- [What you need to do]: Hand back all of the records exactly as they read.
—————
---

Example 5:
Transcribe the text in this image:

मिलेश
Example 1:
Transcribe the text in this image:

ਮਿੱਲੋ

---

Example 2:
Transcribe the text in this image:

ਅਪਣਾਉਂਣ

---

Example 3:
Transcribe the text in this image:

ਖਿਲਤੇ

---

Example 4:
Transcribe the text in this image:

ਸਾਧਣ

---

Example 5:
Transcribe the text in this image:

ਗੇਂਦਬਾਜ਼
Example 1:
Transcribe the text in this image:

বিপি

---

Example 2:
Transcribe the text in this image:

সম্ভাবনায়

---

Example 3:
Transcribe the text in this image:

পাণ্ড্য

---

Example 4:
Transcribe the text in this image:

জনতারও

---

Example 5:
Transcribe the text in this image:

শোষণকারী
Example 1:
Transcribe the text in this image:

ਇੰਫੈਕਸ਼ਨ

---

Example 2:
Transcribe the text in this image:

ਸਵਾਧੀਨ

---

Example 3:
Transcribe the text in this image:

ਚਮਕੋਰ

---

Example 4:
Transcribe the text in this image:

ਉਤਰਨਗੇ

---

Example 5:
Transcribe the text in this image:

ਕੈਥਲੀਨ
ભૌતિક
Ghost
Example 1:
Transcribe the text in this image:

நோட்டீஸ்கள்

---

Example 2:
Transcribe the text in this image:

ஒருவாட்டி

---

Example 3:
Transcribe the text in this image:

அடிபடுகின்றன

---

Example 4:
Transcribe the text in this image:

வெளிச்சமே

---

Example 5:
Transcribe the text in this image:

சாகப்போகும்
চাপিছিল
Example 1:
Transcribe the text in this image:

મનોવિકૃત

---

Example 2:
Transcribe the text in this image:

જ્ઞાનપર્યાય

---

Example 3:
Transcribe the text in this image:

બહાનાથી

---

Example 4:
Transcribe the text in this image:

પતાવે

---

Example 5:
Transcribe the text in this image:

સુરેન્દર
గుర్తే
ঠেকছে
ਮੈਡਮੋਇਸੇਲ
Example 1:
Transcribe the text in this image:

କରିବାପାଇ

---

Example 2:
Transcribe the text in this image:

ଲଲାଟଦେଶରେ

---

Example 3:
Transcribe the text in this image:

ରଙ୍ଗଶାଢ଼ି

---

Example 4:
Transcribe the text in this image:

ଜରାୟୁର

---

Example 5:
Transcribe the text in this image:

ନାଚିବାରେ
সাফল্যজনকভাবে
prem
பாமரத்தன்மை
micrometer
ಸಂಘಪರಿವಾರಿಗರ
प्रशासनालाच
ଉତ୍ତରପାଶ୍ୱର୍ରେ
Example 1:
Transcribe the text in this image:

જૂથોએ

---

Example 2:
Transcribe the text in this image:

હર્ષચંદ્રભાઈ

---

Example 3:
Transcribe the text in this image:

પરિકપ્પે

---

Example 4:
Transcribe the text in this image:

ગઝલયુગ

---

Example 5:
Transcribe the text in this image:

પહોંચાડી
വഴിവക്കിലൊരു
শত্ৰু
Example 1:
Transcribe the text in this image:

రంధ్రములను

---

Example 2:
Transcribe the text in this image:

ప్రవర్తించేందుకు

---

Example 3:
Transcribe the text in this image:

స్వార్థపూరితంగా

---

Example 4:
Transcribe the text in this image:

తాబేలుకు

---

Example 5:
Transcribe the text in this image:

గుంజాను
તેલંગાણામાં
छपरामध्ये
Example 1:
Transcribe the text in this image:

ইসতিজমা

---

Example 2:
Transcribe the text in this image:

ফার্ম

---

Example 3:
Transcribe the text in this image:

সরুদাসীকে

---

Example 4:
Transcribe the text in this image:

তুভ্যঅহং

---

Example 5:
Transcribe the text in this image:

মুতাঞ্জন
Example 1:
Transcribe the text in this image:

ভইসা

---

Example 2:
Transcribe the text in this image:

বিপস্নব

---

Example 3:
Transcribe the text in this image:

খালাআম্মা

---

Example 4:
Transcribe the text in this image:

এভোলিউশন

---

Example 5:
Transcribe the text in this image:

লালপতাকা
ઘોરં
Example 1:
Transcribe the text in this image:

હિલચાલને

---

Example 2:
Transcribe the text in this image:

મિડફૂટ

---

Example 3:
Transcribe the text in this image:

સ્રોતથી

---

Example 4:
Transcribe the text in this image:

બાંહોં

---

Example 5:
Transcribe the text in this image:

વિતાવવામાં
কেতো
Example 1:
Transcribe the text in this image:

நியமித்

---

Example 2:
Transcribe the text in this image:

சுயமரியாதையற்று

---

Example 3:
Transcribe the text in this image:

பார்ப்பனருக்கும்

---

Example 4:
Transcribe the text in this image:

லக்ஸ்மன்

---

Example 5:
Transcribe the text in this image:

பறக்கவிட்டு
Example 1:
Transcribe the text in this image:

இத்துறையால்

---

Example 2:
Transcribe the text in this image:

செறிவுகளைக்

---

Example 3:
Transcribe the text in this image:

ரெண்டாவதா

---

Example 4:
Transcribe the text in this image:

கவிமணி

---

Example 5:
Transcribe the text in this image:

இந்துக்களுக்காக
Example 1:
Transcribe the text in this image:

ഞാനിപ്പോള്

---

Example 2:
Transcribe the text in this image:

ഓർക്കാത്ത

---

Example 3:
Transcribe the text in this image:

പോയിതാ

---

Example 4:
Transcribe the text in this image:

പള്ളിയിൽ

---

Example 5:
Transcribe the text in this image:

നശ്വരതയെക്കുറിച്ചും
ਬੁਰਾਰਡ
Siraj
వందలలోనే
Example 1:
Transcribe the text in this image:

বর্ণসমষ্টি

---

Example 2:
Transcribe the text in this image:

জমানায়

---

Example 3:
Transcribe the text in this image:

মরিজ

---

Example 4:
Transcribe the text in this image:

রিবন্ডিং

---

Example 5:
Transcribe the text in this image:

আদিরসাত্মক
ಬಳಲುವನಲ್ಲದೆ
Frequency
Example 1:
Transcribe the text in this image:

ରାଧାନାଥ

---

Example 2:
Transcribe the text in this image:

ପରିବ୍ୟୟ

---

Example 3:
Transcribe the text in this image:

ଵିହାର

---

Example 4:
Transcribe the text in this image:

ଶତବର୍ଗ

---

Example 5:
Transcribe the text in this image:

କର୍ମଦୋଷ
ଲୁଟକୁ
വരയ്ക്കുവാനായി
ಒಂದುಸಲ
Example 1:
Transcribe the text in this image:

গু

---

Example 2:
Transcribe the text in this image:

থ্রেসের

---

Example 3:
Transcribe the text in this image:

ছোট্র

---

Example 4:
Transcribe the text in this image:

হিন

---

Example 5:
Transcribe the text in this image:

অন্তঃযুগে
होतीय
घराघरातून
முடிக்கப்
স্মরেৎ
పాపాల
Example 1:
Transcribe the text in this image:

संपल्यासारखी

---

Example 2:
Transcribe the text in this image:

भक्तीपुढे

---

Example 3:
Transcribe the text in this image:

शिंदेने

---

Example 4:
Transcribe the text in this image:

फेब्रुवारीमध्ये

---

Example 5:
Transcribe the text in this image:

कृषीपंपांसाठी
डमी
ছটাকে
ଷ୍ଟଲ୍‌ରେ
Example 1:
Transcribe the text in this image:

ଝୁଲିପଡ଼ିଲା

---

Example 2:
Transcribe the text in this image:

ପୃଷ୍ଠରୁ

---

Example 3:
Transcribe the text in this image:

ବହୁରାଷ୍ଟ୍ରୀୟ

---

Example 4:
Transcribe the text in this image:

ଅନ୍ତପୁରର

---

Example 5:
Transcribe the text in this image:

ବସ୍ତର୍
—————
- [Written response]:
---

Example 5:
Transcribe the text in this image:

मिलेश
Example 1:
Transcribe the text in this image:

ਮਿੱਲੋ

---

Example 2:
Transcribe the text in this image:

ਅਪਣਾਉਂਣ

---

Example 3:
Transcribe the text in this image:

ਖਿਲਤੇ

---

Example 4:
Transcribe the text in this image:

ਸਾਧਣ

---

Example 5:
Transcribe the text in this image:

ਗੇਂਦਬਾਜ਼
Example 1:
Transcribe the text in this image:

বিপি

---

Example 2:
Transcribe the text in this image:

সম্ভাবনায়

---

Example 3:
Transcribe the text in this image:

পাণ্ড্য

---

Example 4:
Transcribe the text in this image:

জনতারও

---

Example 5:
Transcribe the text in this image:

শোষণকারী
Example 1:
Transcribe the text in this image:

ਇੰਫੈਕਸ਼ਨ

---

Example 2:
Transcribe the text in this image:

ਸਵਾਧੀਨ

---

Example 3:
Transcribe the text in this image:

ਚਮਕੋਰ

---

Example 4:
Transcribe the text in this image:

ਉਤਰਨਗੇ

---

Example 5:
Transcribe the text in this image:

ਕੈਥਲੀਨ
ભૌતિક
Ghost
Example 1:
Transcribe the text in this image:

நோட்டீஸ்கள்

---

Example 2:
Transcribe the text in this image:

ஒருவாட்டி

---

Example 3:
Transcribe the text in this image:

அடிபடுகின்றன

---

Example 4:
Transcribe the text in this image:

வெளிச்சமே

---

Example 5:
Transcribe the text in this image:

சாகப்போகும்
চাপিছিল
Example 1:
Transcribe the text in this image:

મનોવિકૃત

---

Example 2:
Transcribe the text in this image:

જ્ઞાનપર્યાય

---

Example 3:
Transcribe the text in this image:

બહાનાથી

---

Example 4:
Transcribe the text in this image:

પતાવે

---

Example 5:
Transcribe the text in this image:

સુરેન્દર
గుర్తే
ঠেকছে
ਮੈਡਮੋਇਸੇਲ
Example 1:
Transcribe the text in this image:

କରିବାପାଇ

---

Example 2:
Transcribe the text in this image:

ଲଲାଟଦେଶରେ

---

Example 3:
Transcribe the text in this image:

ରଙ୍ଗଶାଢ଼ି

---

Example 4:
Transcribe the text in this image:

ଜରାୟୁର

---

Example 5:
Transcribe the text in this image:

ନାଚିବାରେ
সাফল্যজনকভাবে
prem
பாமரத்தன்மை
micrometer
ಸಂಘಪರಿವಾರಿಗರ
प्रशासनालाच
ଉତ୍ତରପାଶ୍ୱର୍ରେ
Example 1:
Transcribe the text in this image:

જૂથોએ

---

Example 2:
Transcribe the text in this image:

હર્ષચંદ્રભાઈ

---

Example 3:
Transcribe the text in this image:

પરિકપ્પે

---

Example 4:
Transcribe the text in this image:

ગઝલયુગ

---

Example 5:
Transcribe the text in this image:

પહોંચાડી
വഴിവക്കിലൊരു
শত্ৰু
Example 1:
Transcribe the text in this image:

రంధ్రములను

---

Example 2:
Transcribe the text in this image:

ప్రవర్తించేందుకు

---

Example 3:
Transcribe the text in this image:

స్వార్థపూరితంగా

---

Example 4:
Transcribe the text in this image:

తాబేలుకు

---

Example 5:
Transcribe the text in this image:

గుంజాను
તેલંગાણામાં
छपरामध्ये
Example 1:
Transcribe the text in this image:

ইসতিজমা

---

Example 2:
Transcribe the text in this image:

ফার্ম

---

Example 3:
Transcribe the text in this image:

সরুদাসীকে

---

Example 4:
Transcribe the text in this image:

তুভ্যঅহং

---

Example 5:
Transcribe the text in this image:

মুতাঞ্জন
Example 1:
Transcribe the text in this image:

ভইসা

---

Example 2:
Transcribe the text in this image:

বিপস্নব

---

Example 3:
Transcribe the text in this image:

খালাআম্মা

---

Example 4:
Transcribe the text in this image:

এভোলিউশন

---

Example 5:
Transcribe the text in this image:

লালপতাকা
ઘોરં
Example 1:
Transcribe the text in this image:

હિલચાલને

---

Example 2:
Transcribe the text in this image:

મિડફૂટ

---

Example 3:
Transcribe the text in this image:

સ્રોતથી

---

Example 4:
Transcribe the text in this image:

બાંહોં

---

Example 5:
Transcribe the text in this image:

વિતાવવામાં
কেতো
Example 1:
Transcribe the text in this image:

நியமித்

---

Example 2:
Transcribe the text in this image:

சுயமரியாதையற்று

---

Example 3:
Transcribe the text in this image:

பார்ப்பனருக்கும்

---

Example 4:
Transcribe the text in this image:

லக்ஸ்மன்

---

Example 5:
Transcribe the text in this image:

பறக்கவிட்டு
Example 1:
Transcribe the text in this image:

இத்துறையால்

---

Example 2:
Transcribe the text in this image:

செறிவுகளைக்

---

Example 3:
Transcribe the text in this image:

ரெண்டாவதா

---

Example 4:
Transcribe the text in this image:

கவிமணி

---

Example 5:
Transcribe the text in this image:

இந்துக்களுக்காக
Example 1:
Transcribe the text in this image:

ഞാനിപ്പോള്

---

Example 2:
Transcribe the text in this image:

ഓർക്കാത്ത

---

Example 3:
Transcribe the text in this image:

പോയിതാ

---

Example 4:
Transcribe the text in this image:

പള്ളിയിൽ

---

Example 5:
Transcribe the text in this image:

നശ്വരതയെക്കുറിച്ചും
ਬੁਰਾਰਡ
Siraj
వందలలోనే
Example 1:
Transcribe the text in this image:

বর্ণসমষ্টি

---

Example 2:
Transcribe the text in this image:

জমানায়

---

Example 3:
Transcribe the text in this image:

মরিজ

---

Example 4:
Transcribe the text in this image:

রিবন্ডিং

---

Example 5:
Transcribe the text in this image:

আদিরসাত্মক
ಬಳಲುವನಲ್ಲದೆ
Frequency
Example 1:
Transcribe the text in this image:

ରାଧାନାଥ

---

Example 2:
Transcribe the text in this image:

ପରିବ୍ୟୟ

---

Example 3:
Transcribe the text in this image:

ଵିହାର

---

Example 4:
Transcribe the text in this image:

ଶତବର୍ଗ

---

Example 5:
Transcribe the text in this image:

କର୍ମଦୋଷ
ଲୁଟକୁ
വരയ്ക്കുവാനായി
ಒಂದುಸಲ
Example 1:
Transcribe the text in this image:

গু

---

Example 2:
Transcribe the text in this image:

থ্রেসের

---

Example 3:
Transcribe the text in this image:

ছোট্র

---

Example 4:
Transcribe the text in this image:

হিন

---

Example 5:
Transcribe the text in this image:

অন্তঃযুগে
होतीय
घराघरातून
முடிக்கப்
স্মরেৎ
పాపాల
Example 1:
Transcribe the text in this image:

संपल्यासारखी

---

Example 2:
Transcribe the text in this image:

भक्तीपुढे

---

Example 3:
Transcribe the text in this image:

शिंदेने

---

Example 4:
Transcribe the text in this image:

फेब्रुवारीमध्ये

---

Example 5:
Transcribe the text in this image:

कृषीपंपांसाठी
डमी
ছটাকে
ଷ୍ଟଲ୍‌ରେ
Example 1:
Transcribe the text in this image:

ଝୁଲିପଡ଼ିଲା

---

Example 2:
Transcribe the text in this image:

ପୃଷ୍ଠରୁ

---

Example 3:
Transcribe the text in this image:

ବହୁରାଷ୍ଟ୍ରୀୟ

---

Example 4:
Transcribe the text in this image:

ଅନ୍ତପୁରର

---

Example 5:
Transcribe the text in this image:

ବସ୍ତର୍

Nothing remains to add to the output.